Stakeholder analysis is about looking at different parties (stakeholders) and what they stand to gain through change. Users do this by categorizing them using key features, like income group, legal requirements, and job role. This action helps define the stakeholders and why a project has value for them.

The Foundation Of The Tool

Companies can use stakeholder analysis in many contexts for any project, such as city planning or government bodies. But today, it is used in a business context to discern what stakeholders are involved in a potential change strategy and how to meet the needs of these stakeholders to ensure e takes place and is maintained.

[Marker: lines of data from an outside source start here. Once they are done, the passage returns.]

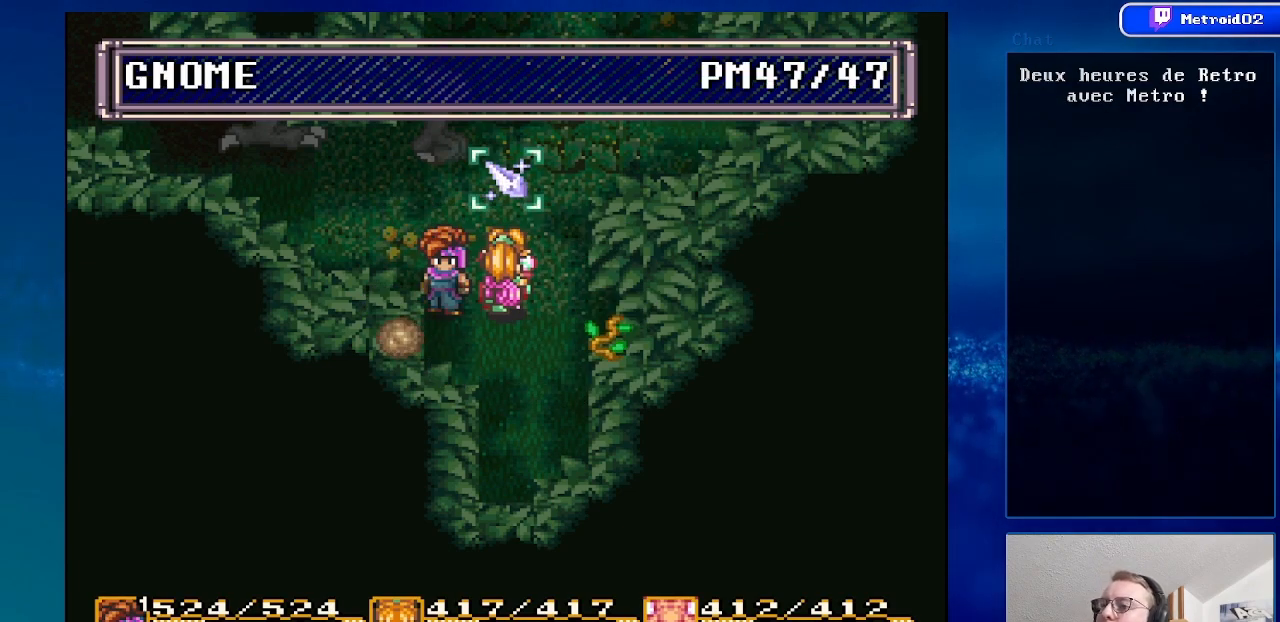
{"buttons": [], "events": [[83, "A", "up"]]}
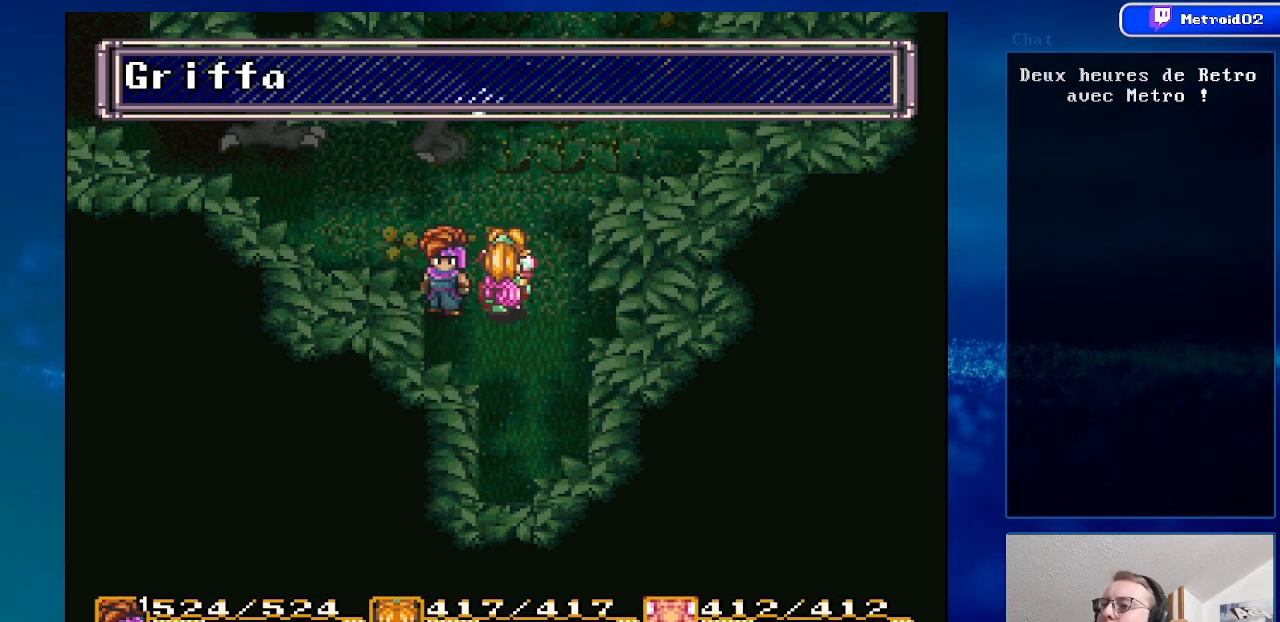
{"buttons": ["DPAD_UP"], "events": [[450, "DPAD_UP", "down"]]}
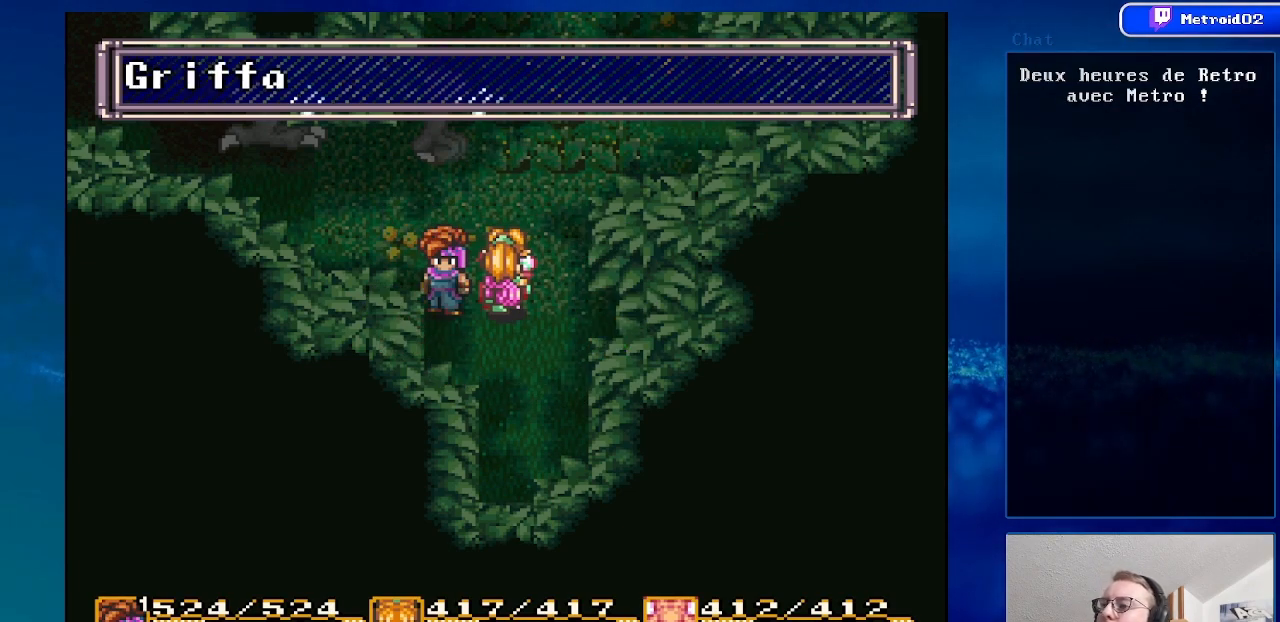
{"buttons": [], "events": [[33, "DPAD_UP", "up"], [250, "A", "down"], [400, "A", "up"]]}
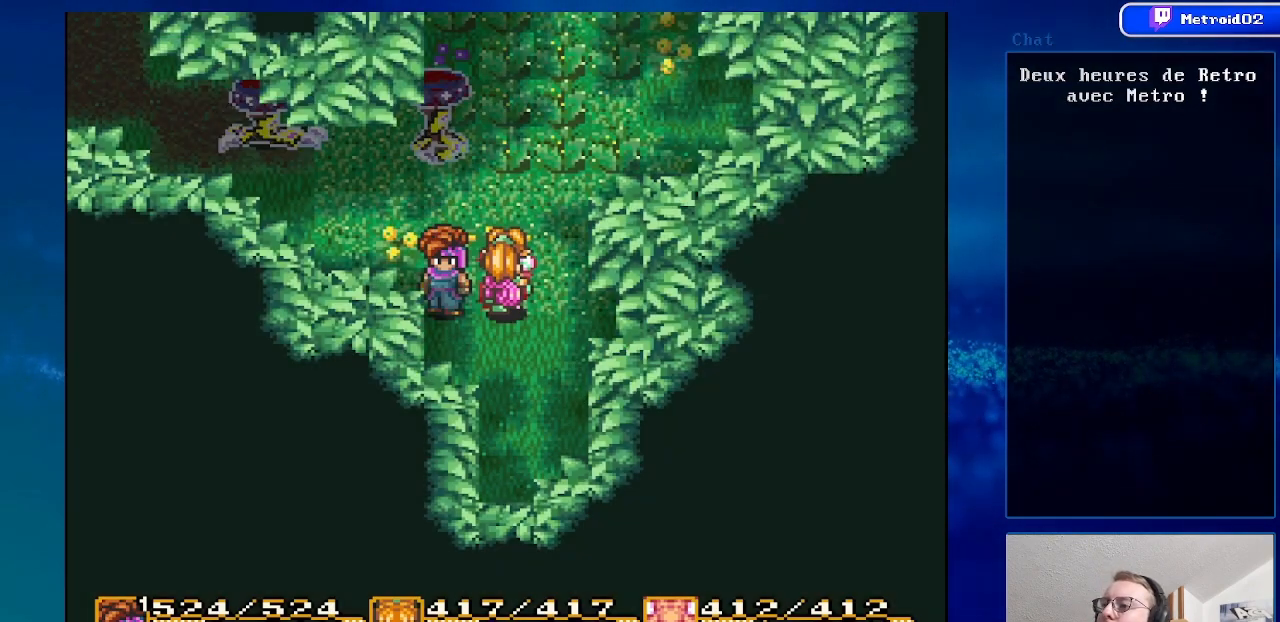
{"buttons": [], "events": [[267, "DPAD_LEFT", "down"], [433, "DPAD_LEFT", "up"]]}
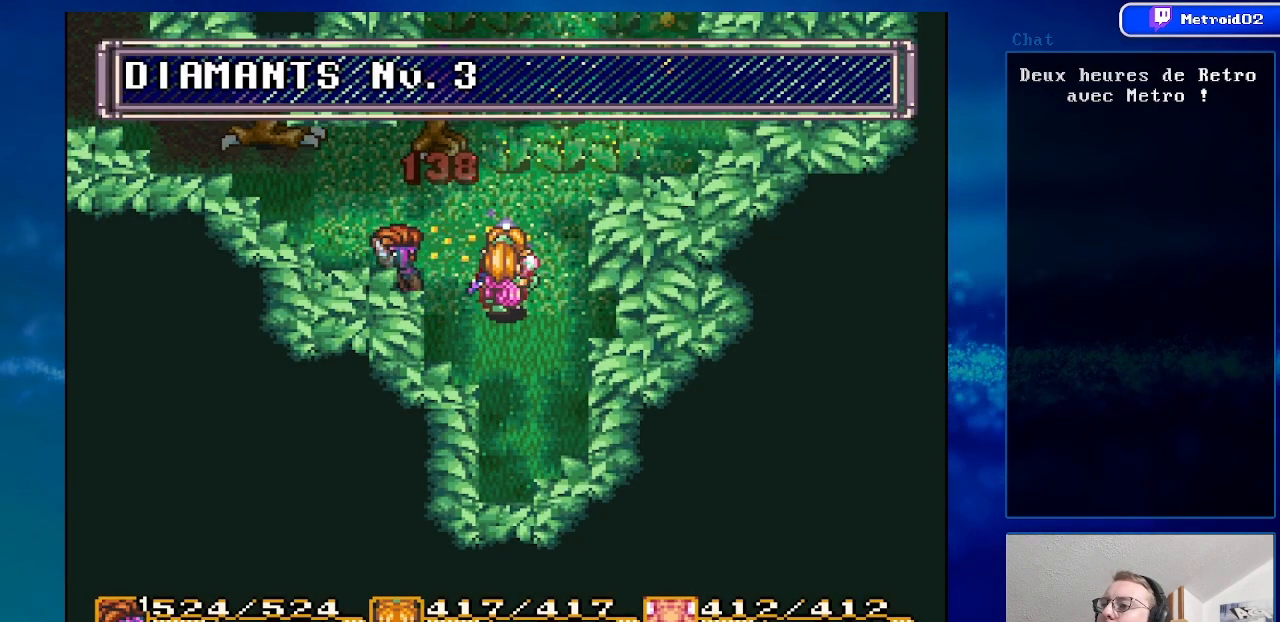
{"buttons": ["DPAD_LEFT"], "events": [[83, "DPAD_LEFT", "down"], [250, "DPAD_LEFT", "up"], [450, "DPAD_LEFT", "down"]]}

How To Perform A Stakeholder Analysis

Stakeholder analysis has three steps. At the end of these steps, the project manager has detailed stakeholder profiles. The change leader can then use these within the complex matrix of interests involved in the change planning stage of the innovation process to consider all interests.

Step 1: Define stakeholders

Consider everyone likely to be affected by the project, including those outside the company. This list must be as comprehensive as possible; it forms the basis of the entire exercise. Without the most extensive, most diverse list, stakeholder analysis will be of limited value.

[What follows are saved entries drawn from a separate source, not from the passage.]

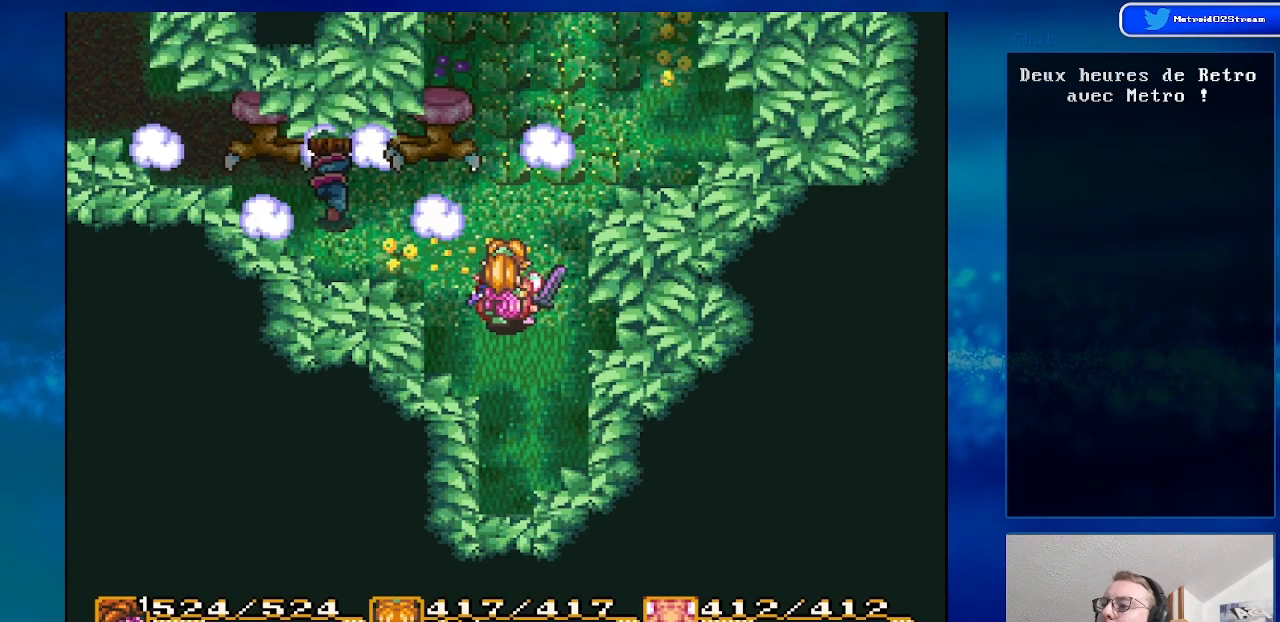
{"buttons": ["DPAD_DOWN"], "events": [[367, "DPAD_DOWN", "down"]]}
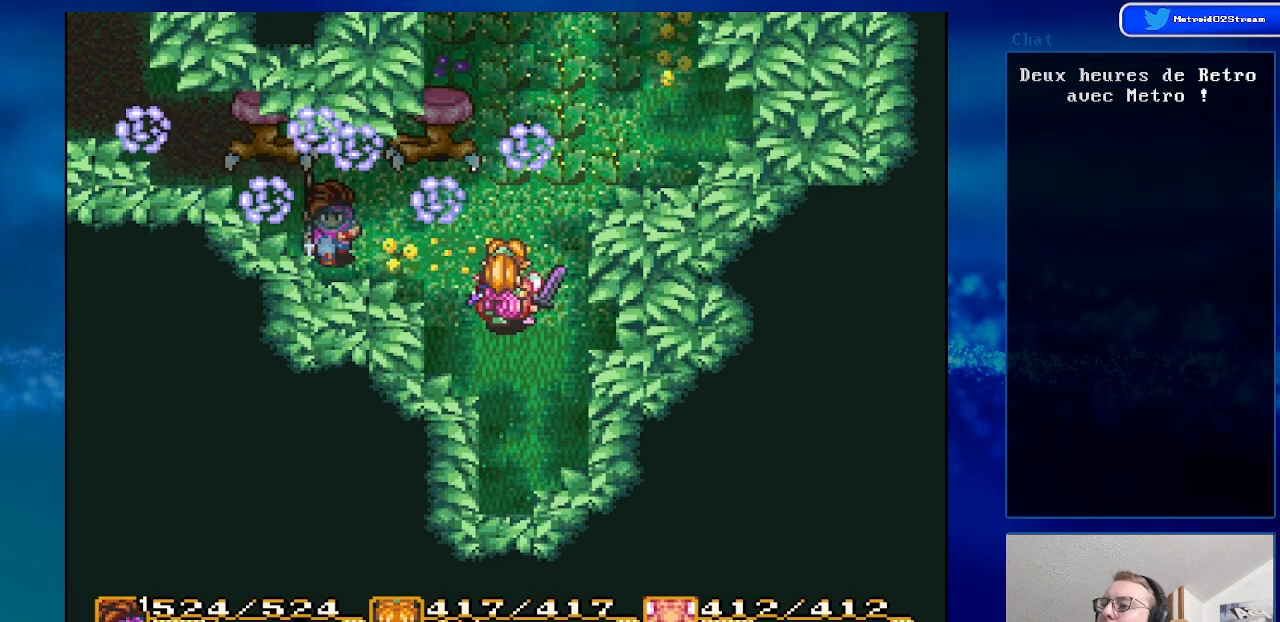
{"buttons": [], "events": [[283, "DPAD_DOWN", "up"]]}
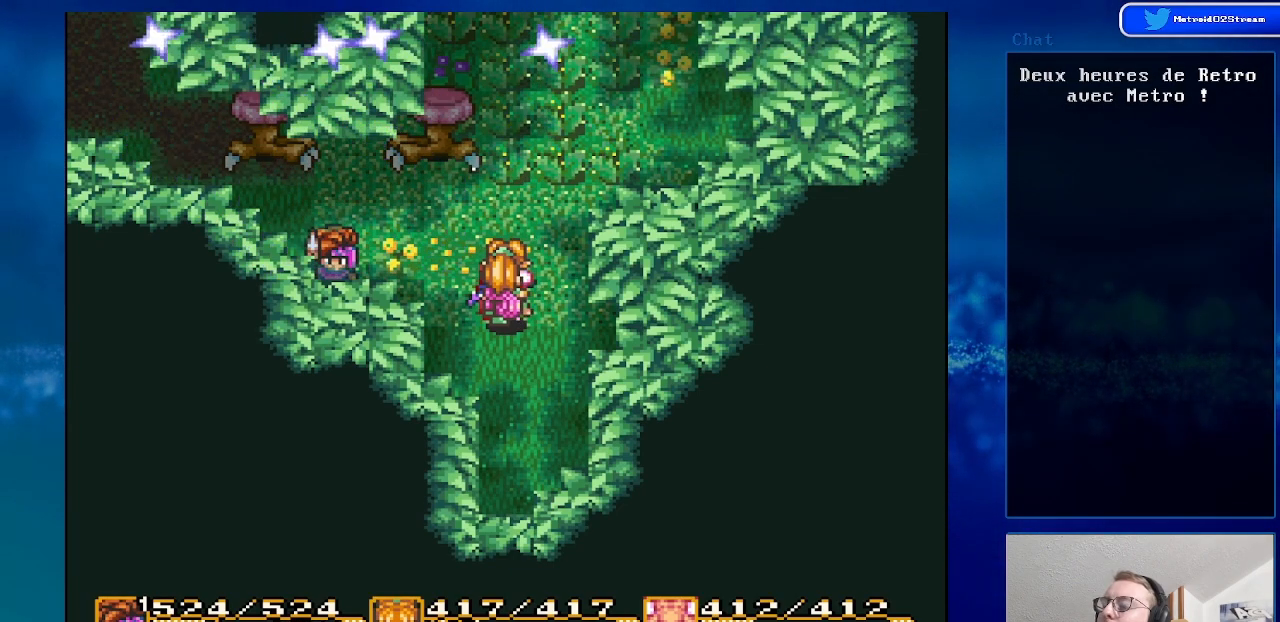
{"buttons": [], "events": [[83, "DPAD_RIGHT", "down"], [200, "DPAD_RIGHT", "up"]]}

Step 2: Emphasize stakeholders

Levels of interest and indifference held by stakeholders about the project will vary. A power or interest grid can help emphasize stakeholders based on their level of stake in the project and the resulting level of engagement.

Step 3: Stakeholder matrix

Once the tool emphasizes the stakeholders, a stakeholder matrix can categorize them.

The stakeholder analysis tool can be helpful for businesses involved with many different types of organizations with a complex matrix of needs and priorities. This type of analysis often brings up many different values and priorities, so it can be a challenging process to use. Still, if used correctly, it can help make sense of stakeholders within one project.

3. Awareness, Desire, Knowledge, Ability, and Reinforcement (ADKAR) Analysis

Awareness, Desire, Knowledge, Ability, and Reinforcement (ADKAR) Analysis

The ADKAR model is a tool to coach staff members toward believing in and becoming engaged in the change process. This process can be a powerful change management tool in understanding employee motivations for change. ADKAR stands for:-






The Foundation Of The Tool

The ADKAR model gives a list of objectives for team leaders to accomplish. Being able to do this is essential to employee engagement as employees begin to respect team leaders’ attitudes toward change, increasing the likelihood of change strategies.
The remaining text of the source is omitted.